Work order :: Pictures stay out of the output. Return exactly the lines below from the one with "For these reasons, we" down to the one with "III | 22 | | X |", both included, and nothing more.

Entries provided ::
###

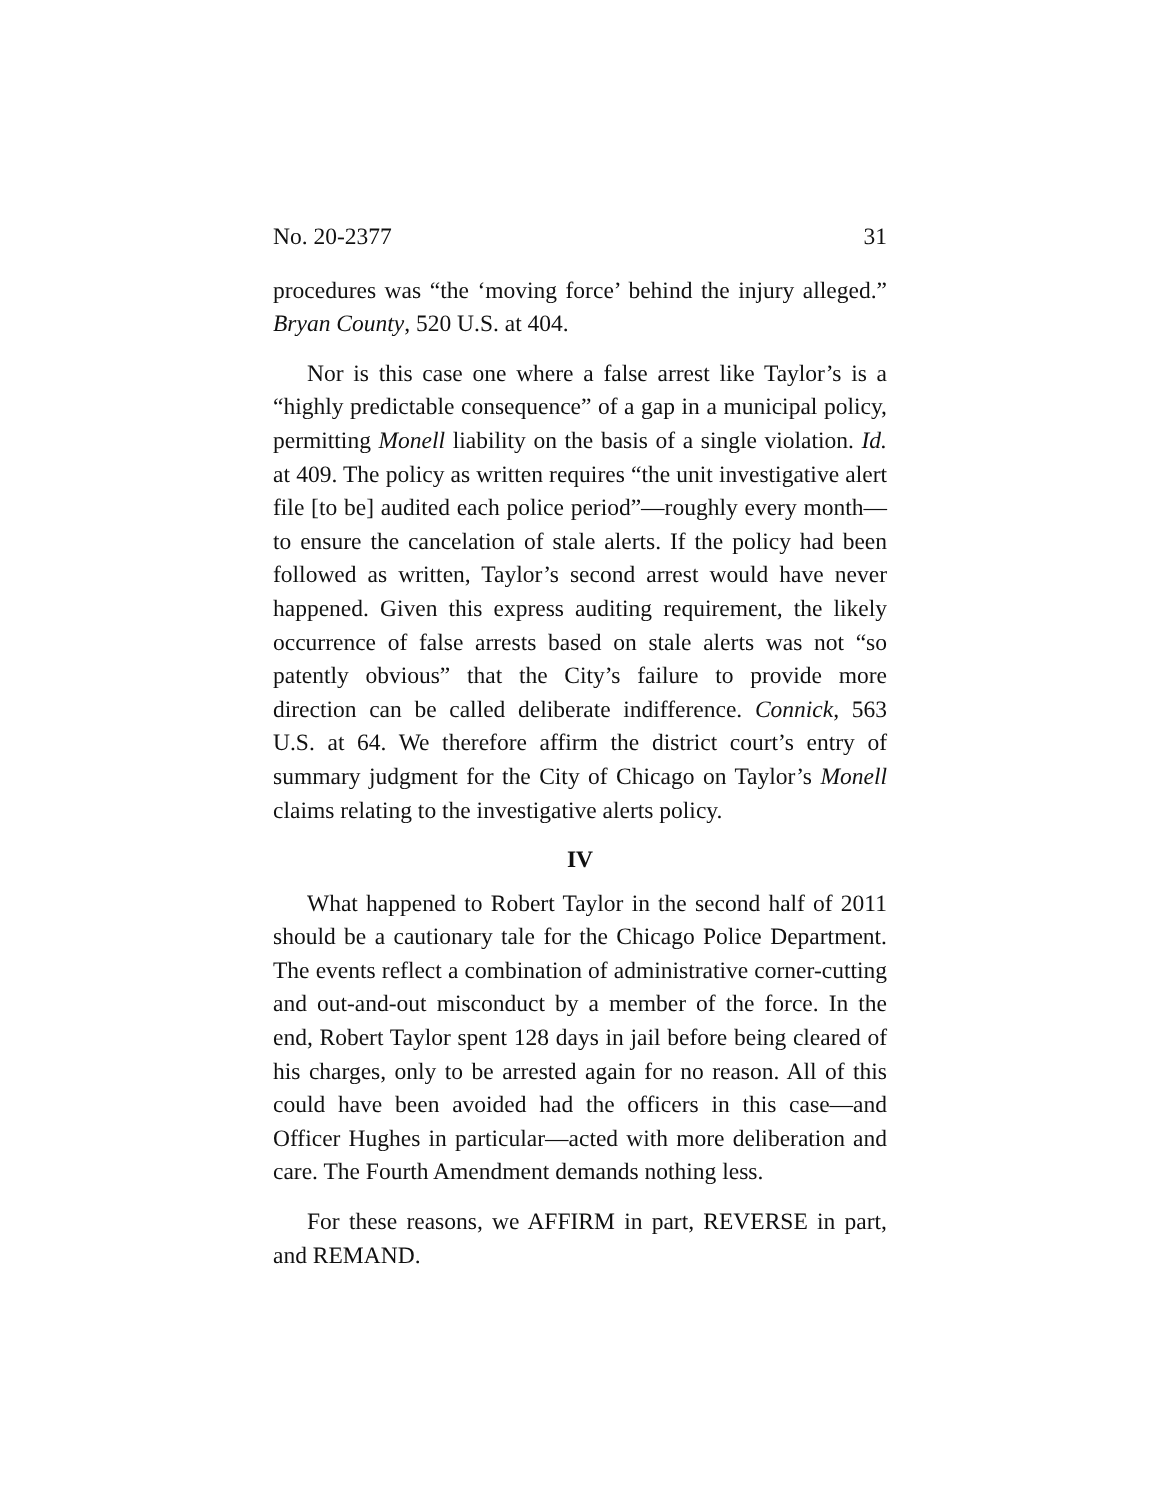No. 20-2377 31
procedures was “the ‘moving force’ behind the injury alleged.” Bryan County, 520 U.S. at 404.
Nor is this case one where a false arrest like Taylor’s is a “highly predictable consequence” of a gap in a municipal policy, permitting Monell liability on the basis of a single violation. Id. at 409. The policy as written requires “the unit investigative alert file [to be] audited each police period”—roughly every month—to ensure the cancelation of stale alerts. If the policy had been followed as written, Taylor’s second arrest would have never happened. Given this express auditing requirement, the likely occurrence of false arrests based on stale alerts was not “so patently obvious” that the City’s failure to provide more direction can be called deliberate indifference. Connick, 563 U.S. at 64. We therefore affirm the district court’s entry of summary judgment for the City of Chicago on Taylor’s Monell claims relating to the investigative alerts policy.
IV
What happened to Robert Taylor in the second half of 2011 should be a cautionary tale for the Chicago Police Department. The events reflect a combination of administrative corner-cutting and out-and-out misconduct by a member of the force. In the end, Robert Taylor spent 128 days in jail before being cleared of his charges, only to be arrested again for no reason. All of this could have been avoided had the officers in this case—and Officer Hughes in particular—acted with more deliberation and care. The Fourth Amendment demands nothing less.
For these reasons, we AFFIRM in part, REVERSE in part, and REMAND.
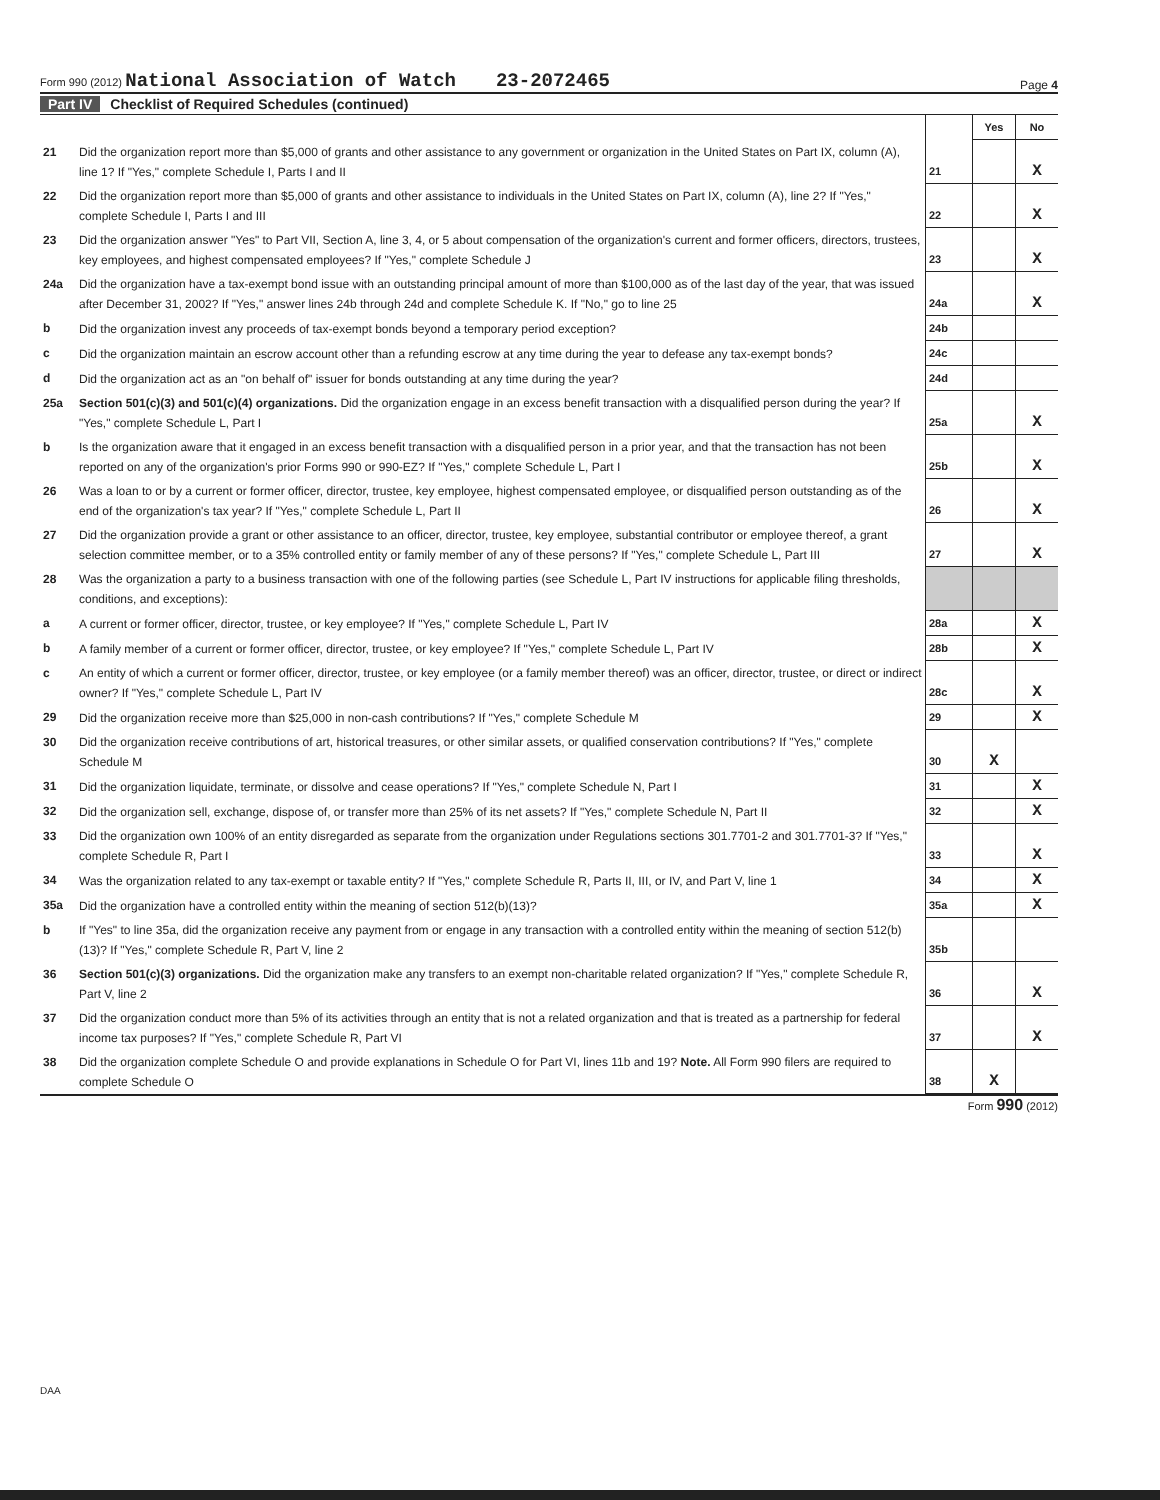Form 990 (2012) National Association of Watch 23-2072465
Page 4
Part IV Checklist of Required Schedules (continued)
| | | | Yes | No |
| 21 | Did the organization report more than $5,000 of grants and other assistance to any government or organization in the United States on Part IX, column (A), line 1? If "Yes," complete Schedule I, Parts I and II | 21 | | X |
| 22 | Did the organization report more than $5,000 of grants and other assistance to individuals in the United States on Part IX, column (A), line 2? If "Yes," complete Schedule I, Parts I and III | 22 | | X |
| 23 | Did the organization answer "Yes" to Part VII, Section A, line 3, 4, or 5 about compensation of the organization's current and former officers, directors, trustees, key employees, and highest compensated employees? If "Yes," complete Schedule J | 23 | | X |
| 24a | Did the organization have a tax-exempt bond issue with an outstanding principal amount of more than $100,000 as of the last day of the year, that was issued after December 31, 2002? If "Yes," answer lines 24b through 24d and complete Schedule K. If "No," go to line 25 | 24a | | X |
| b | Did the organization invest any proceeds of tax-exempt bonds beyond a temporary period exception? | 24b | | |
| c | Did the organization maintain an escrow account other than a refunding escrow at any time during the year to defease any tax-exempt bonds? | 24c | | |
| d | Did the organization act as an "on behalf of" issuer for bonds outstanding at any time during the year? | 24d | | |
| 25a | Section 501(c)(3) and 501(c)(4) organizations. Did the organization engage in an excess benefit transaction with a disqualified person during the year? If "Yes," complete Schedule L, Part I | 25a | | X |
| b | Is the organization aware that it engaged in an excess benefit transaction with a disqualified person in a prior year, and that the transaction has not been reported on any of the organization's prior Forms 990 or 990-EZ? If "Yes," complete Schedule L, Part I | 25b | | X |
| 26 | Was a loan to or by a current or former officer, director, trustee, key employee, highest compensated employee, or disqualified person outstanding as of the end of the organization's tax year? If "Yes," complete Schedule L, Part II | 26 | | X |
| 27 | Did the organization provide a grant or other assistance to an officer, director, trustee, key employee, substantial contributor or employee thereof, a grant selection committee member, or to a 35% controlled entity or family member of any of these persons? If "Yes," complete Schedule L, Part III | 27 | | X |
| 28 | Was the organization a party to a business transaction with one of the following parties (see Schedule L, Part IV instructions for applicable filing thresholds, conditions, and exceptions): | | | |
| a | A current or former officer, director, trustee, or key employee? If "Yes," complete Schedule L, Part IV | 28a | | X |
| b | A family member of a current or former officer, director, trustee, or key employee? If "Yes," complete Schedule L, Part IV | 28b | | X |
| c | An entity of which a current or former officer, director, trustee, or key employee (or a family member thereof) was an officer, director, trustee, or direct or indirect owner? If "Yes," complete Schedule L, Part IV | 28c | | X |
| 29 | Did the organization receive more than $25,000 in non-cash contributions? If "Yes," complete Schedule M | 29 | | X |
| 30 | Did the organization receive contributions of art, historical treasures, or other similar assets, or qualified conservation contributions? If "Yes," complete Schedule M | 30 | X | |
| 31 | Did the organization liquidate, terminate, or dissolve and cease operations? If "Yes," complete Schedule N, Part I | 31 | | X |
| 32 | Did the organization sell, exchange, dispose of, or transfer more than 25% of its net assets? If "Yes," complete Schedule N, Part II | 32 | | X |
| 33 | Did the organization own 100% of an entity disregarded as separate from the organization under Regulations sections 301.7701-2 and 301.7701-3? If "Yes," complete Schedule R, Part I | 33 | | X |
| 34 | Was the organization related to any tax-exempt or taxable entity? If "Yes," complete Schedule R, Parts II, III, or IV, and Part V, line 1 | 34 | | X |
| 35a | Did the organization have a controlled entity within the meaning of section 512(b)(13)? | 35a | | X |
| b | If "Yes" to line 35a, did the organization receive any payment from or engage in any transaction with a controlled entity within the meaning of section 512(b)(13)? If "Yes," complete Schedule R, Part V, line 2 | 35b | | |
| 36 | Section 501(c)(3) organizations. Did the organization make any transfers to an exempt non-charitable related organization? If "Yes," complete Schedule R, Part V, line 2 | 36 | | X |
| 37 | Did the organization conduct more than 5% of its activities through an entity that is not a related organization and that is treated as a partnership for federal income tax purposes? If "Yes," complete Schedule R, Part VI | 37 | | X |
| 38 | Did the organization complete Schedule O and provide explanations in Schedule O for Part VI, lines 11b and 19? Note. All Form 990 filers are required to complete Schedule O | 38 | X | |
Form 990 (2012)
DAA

###

Exercise output ::
For these reasons, we AFFIRM in part, REVERSE in part, and REMAND.
Form 990 (2012) National Association of Watch 23-2072465
Page 4
Part IV Checklist of Required Schedules (continued)
| | | | Yes | No |
| 21 | Did the organization report more than $5,000 of grants and other assistance to any government or organization in the United States on Part IX, column (A), line 1? If "Yes," complete Schedule I, Parts I and II | 21 | | X |
| 22 | Did the organization report more than $5,000 of grants and other assistance to individuals in the United States on Part IX, column (A), line 2? If "Yes," complete Schedule I, Parts I and III | 22 | | X |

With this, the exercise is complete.